## TASK DETAILS
Copy out the part of the records that opens with the line containing "- Independent deployable, scaled" and closes with the line containing "Specifically, the recommended", both of those lines included, reproducing every line in it without any change.

PROVIDED RECORDS Block Start

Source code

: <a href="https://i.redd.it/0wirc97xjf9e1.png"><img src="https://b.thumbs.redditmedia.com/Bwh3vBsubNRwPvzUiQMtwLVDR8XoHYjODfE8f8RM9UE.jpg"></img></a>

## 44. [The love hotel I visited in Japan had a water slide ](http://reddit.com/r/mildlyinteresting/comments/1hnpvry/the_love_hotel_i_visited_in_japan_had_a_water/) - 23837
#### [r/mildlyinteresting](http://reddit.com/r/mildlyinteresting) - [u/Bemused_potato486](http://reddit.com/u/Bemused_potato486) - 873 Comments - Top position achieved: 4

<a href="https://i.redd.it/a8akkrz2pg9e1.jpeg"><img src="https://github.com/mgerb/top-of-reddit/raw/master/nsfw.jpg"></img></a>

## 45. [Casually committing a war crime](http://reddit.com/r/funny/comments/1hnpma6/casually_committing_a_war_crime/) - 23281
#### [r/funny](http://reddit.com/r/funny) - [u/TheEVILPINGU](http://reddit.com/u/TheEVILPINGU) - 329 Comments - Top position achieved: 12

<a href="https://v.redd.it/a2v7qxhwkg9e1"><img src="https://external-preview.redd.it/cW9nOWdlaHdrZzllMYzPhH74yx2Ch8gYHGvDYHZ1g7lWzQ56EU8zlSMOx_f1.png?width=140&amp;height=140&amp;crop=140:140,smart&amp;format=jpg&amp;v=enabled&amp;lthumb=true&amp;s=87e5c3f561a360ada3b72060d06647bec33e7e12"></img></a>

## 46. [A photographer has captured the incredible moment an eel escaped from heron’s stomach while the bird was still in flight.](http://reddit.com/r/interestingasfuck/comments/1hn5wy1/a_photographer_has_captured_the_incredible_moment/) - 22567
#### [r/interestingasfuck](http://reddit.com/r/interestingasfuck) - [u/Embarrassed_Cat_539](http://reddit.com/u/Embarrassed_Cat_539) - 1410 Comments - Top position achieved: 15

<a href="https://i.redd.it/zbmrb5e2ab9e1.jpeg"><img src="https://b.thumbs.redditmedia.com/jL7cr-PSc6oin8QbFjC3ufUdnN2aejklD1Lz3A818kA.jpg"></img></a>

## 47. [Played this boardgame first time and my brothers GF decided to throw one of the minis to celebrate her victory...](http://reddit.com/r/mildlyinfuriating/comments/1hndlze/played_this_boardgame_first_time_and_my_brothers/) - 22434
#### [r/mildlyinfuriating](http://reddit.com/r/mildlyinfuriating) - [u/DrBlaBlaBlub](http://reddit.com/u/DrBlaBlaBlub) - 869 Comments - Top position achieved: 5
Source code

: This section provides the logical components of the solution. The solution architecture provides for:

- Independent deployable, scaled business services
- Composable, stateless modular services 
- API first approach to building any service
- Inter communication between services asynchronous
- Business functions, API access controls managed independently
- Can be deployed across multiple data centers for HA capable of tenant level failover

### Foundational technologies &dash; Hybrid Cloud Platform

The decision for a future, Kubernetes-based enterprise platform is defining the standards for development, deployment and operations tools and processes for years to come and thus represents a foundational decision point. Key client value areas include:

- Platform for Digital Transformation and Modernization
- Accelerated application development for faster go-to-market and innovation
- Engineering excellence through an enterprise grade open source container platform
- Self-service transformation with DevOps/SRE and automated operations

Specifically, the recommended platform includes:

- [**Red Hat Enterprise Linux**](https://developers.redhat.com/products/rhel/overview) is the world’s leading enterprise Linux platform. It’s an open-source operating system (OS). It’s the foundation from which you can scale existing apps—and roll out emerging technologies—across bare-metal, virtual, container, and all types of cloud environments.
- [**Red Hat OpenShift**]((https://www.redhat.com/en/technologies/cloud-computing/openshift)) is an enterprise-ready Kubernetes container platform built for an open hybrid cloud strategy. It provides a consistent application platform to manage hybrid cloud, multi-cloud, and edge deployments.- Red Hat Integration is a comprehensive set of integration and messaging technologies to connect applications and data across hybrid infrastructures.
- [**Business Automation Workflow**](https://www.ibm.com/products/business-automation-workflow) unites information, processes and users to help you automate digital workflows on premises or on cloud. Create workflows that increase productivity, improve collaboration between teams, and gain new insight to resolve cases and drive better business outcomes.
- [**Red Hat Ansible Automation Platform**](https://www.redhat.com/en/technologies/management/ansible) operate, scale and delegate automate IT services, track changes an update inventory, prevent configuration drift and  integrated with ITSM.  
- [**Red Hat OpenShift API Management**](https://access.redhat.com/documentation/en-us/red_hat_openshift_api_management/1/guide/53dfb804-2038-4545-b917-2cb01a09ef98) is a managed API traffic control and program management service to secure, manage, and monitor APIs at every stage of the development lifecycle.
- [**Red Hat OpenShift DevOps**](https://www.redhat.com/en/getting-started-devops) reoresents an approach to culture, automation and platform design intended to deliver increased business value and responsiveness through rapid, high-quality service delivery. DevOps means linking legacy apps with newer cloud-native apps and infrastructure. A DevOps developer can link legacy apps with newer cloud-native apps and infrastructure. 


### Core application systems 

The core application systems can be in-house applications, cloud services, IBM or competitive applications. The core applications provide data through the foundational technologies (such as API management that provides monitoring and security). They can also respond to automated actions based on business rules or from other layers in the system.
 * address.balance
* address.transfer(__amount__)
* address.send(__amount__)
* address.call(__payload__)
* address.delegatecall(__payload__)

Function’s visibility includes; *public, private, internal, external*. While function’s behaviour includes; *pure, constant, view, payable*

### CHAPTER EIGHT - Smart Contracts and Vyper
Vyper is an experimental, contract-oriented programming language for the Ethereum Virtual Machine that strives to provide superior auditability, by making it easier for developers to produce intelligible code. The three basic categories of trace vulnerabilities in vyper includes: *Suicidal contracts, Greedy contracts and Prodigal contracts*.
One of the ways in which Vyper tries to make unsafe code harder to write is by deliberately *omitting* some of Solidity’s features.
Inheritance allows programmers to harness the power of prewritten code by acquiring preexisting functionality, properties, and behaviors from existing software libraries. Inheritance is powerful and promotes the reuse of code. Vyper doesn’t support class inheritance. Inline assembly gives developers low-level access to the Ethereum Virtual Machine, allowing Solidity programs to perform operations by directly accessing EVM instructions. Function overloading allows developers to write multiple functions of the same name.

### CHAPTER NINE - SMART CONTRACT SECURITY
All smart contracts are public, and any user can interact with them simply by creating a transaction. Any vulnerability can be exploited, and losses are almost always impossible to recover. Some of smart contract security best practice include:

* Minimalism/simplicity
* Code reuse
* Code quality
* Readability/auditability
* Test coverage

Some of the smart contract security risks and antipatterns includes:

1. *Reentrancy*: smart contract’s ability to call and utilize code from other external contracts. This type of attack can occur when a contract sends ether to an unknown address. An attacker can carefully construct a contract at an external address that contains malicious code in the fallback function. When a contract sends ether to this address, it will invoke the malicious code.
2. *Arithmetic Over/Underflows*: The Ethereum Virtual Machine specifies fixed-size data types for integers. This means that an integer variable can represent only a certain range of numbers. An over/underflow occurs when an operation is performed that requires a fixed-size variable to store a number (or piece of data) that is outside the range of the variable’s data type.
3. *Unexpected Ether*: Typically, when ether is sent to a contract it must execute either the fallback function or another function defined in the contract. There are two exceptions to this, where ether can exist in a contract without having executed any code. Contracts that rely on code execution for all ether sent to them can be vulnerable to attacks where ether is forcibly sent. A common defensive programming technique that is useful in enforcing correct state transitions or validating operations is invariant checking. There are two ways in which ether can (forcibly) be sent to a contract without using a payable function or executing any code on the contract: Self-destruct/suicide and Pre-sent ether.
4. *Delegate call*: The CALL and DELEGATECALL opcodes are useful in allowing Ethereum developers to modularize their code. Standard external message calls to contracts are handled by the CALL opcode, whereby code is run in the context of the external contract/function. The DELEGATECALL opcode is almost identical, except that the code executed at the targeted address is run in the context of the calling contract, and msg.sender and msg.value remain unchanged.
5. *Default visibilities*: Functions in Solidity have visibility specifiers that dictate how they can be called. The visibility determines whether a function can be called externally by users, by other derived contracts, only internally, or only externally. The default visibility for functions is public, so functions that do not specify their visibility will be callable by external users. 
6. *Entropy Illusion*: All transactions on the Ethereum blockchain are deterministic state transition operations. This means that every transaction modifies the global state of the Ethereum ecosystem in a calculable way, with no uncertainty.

PROVIDED RECORDS Block End

## TASK RESPONSE
- Independent deployable, scaled business services
- Composable, stateless modular services 
- API first approach to building any service
- Inter communication between services asynchronous
- Business functions, API access controls managed independently
- Can be deployed across multiple data centers for HA capable of tenant level failover

### Foundational technologies &dash; Hybrid Cloud Platform

The decision for a future, Kubernetes-based enterprise platform is defining the standards for development, deployment and operations tools and processes for years to come and thus represents a foundational decision point. Key client value areas include:

- Platform for Digital Transformation and Modernization
- Accelerated application development for faster go-to-market and innovation
- Engineering excellence through an enterprise grade open source container platform
- Self-service transformation with DevOps/SRE and automated operations

Specifically, the recommended platform includes:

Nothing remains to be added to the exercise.